しかし、しっかりと実を掴んだ入江の手を止めている。
熱も、脈も感じる。
「! 江頭、主任……ッッ!?」
『大声を出すんじゃねぇって、頭が可笑しくなったって言われっぞ。今は、お前にしか見えないかんな』
入江が、ちらりと目をやる。と。
ギロリ。
小林と目が合ってしまう。獰猛な目で、睨まれている。
『この実ぁ、《髑髏の舌》っつ~~猛毒だ』
手から実を落としそうにもなるものの。
『で。この熟したのがダメなんだわ。こっちの青い奴が食えるんだ』
入江の目が輝く。
パク! モグモグーーじゅわわわ、甘い、美味い‼
「「「!? おいッッ‼」」」
三人が驚きの声を 同調させた。
確かに食べられる!
「ど、どうして。教えてくれんだよ……主任」
ふわ。入江の頭に江頭の手が乗せられる。
『今、死なれちゃあ計画が破たんしちまうかんな』
計画? 一体、何の話だ??
『あとぁー俺は、お前が可愛いと、本気で真面目に思ってるだけさ~~』
ちゅ。
前髪越しではあったが、額に口づけをされた。
「!? なッ‼」
カカカカ!
『じゃあな。
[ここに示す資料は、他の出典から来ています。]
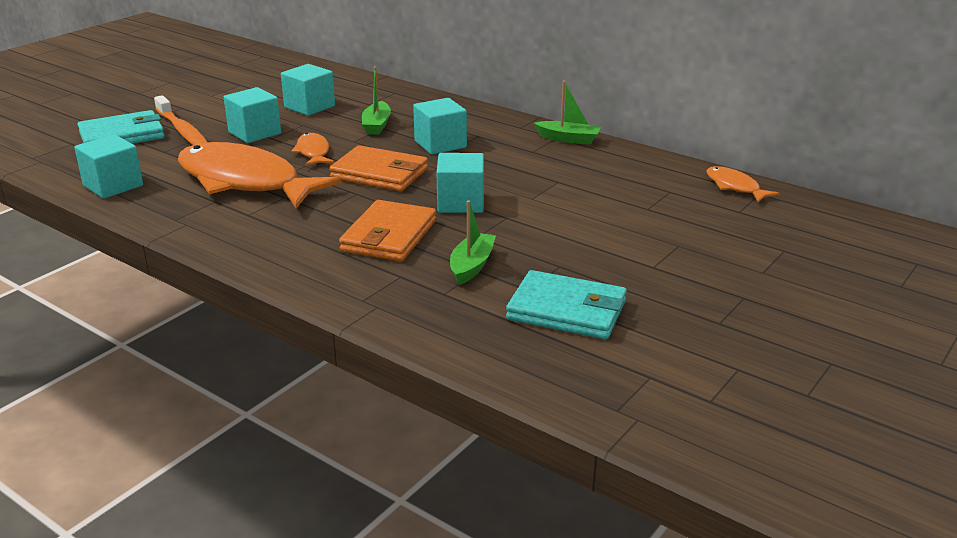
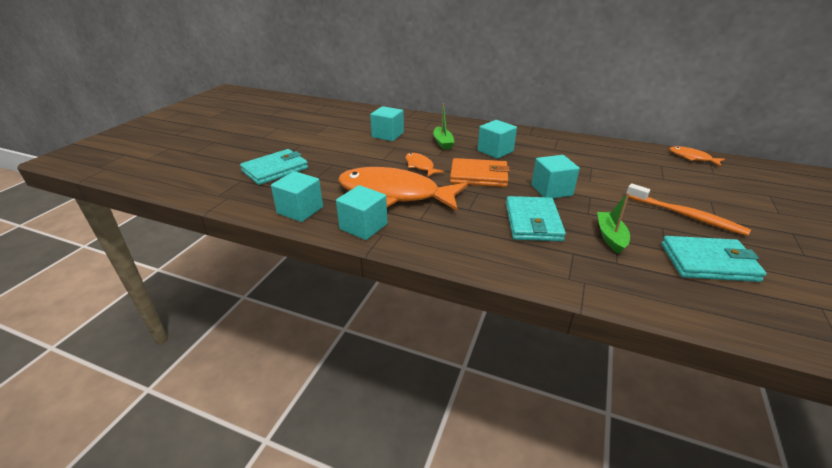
camera: 15 degrees left, 5 degrees up
(183, 131) = (317, 161): orange toothbrush -> orange toothbrush (686, 215)
(254, 133) = (368, 157): turquoise cube -> turquoise cube (363, 226)
(389, 236) = (533, 222): orange wallet -> turquoise wallet
(568, 139) = (566, 139): green boat -> none

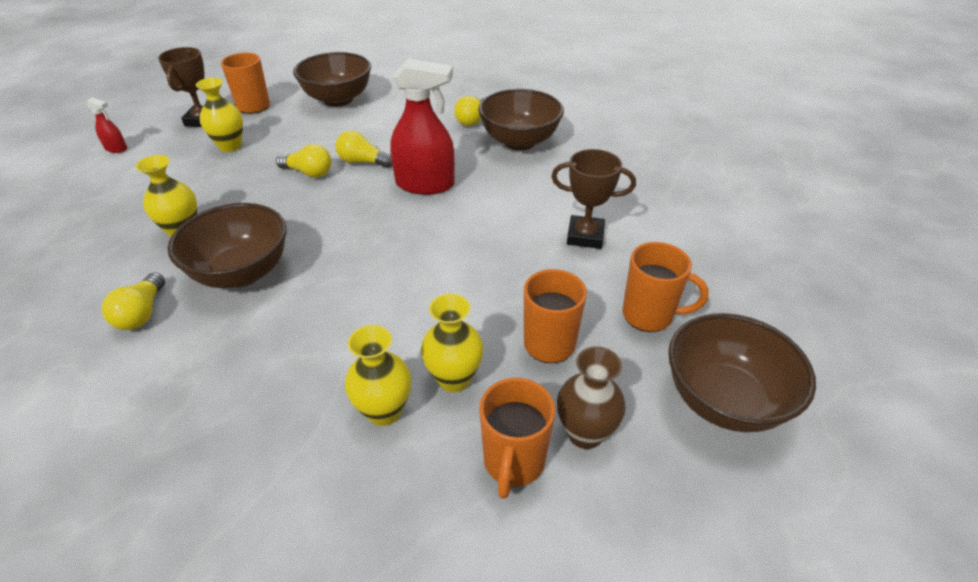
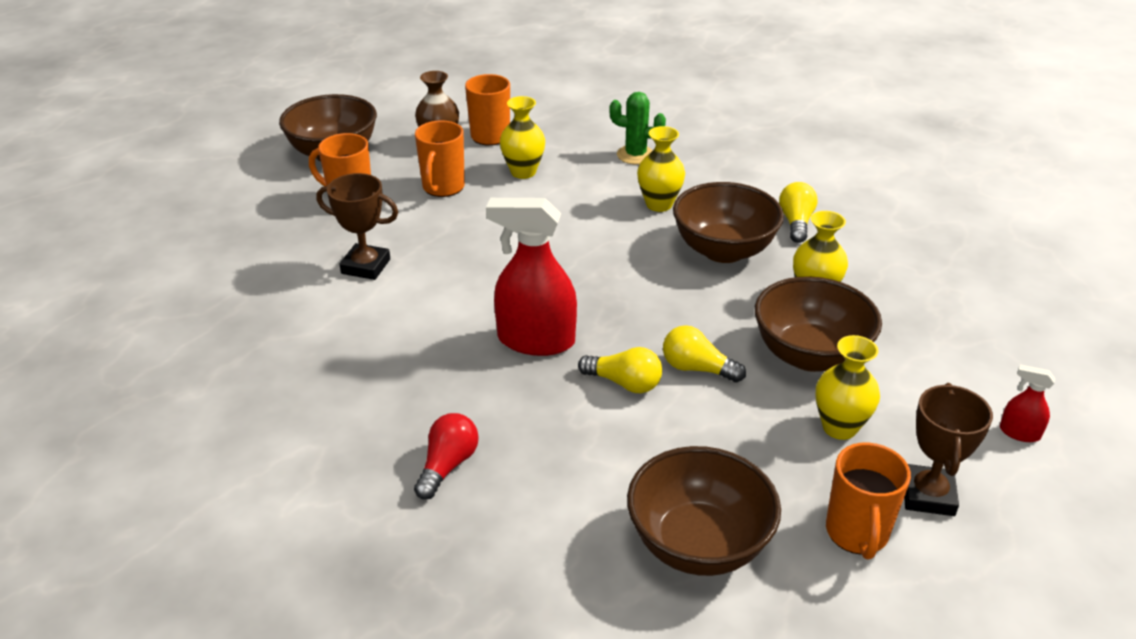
camera: 175 degrees left, 5 degrees down
(294, 427) = (635, 155): none -> green cactus
(384, 411) = (574, 159): yellow vase -> yellow vase (659, 204)
(472, 120) = (447, 465): yellow light bulb -> red light bulb
(519, 141) = (384, 409): brown bowl -> brown bowl (809, 355)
出口』
そして、彼は消え去った。
◆
安全が確認されたところで、みんなが実を頬張った。
ムシャ、ムシャ!
「チャレンジ精神旺盛なのはよくないぞ! 出口!」
五十嵐が頬張りながら、入江を叱る。
「はいはいっと」
バッコン‼
小林が入江の脳天を肘で叩いた。これは痛い。
「!? あにすんだよ‼ アンタって奴ァ‼」
小林は不機嫌だ。すごむ。
「……何か、言えば??」
「誰に聞いた? 聞いたろ??」
確信のある言葉のように小林は言う。
「アンタにゃあ関係ねェじゃんかよ!」
「--ないとか、言うなよ……」
小林が泣き声になる。
「いつかな」
しかし、入江はそれを受け流した。
小林の様子よりも、ただ、今は江頭のことを考えていた。